Recent information brought forward by two Senators may push the day that C-290 sees its chance to reform the law for the good of bettors and businesses that make up the Canadian gambling market from coast to coast. Paul Massicotte has professional connections to the Quebec horseracing industry while Larry Campbell sits on the director board of the Great Canadian Gaming Corporation. Both men stand to personally gain from the passing of the bill through their businesses and connections which would predetermine which side of the vote they would come down on.

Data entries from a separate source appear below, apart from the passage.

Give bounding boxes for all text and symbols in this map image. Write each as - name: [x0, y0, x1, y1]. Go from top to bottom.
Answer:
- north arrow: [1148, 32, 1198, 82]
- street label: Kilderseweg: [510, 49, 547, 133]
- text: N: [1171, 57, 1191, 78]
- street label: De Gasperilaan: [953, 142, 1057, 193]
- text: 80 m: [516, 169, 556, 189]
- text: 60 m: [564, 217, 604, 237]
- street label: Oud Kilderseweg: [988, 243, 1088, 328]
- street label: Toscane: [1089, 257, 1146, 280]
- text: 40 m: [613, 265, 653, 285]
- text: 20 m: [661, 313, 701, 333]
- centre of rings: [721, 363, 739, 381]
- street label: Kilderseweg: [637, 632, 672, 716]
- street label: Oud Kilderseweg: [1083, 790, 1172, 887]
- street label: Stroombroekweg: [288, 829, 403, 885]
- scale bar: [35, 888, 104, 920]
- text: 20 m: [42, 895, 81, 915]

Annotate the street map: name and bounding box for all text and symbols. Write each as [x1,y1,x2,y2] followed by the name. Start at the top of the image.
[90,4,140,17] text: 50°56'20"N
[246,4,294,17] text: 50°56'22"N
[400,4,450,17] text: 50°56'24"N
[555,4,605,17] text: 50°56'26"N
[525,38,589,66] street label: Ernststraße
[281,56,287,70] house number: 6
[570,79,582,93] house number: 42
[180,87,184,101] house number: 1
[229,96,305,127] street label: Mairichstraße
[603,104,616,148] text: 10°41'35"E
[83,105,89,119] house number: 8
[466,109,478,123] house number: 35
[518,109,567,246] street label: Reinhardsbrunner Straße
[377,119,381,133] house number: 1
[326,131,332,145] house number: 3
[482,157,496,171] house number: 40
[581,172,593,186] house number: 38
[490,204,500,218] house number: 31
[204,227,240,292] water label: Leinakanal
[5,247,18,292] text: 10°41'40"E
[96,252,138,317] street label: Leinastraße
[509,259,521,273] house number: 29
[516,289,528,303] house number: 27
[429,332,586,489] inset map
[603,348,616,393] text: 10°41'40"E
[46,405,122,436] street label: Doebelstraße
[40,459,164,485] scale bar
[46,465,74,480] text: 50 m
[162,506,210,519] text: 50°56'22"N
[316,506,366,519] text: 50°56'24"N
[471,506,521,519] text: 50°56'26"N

This stall means that Bill C-290 could continue to sit on the back burner for an indefinite amount of time, further delaying the result that so many Canadian citizens and businesses have been pushing for. This delay gives Canadians a small break from the ongoing scandals that the Senate has been involved in, though. Recent times have seen the RCMP investigating whether to lay charges against those who have been filing excessive expense reports which are paid with taxpayer money. Those who abuse their positions and authority by acting solely in their own interest, through business ties or friendships influencing votes as well as more direct methods as mentioned are living beyond the means of their pay grades by exploiting the system at the expense of the rest of the Canadian population.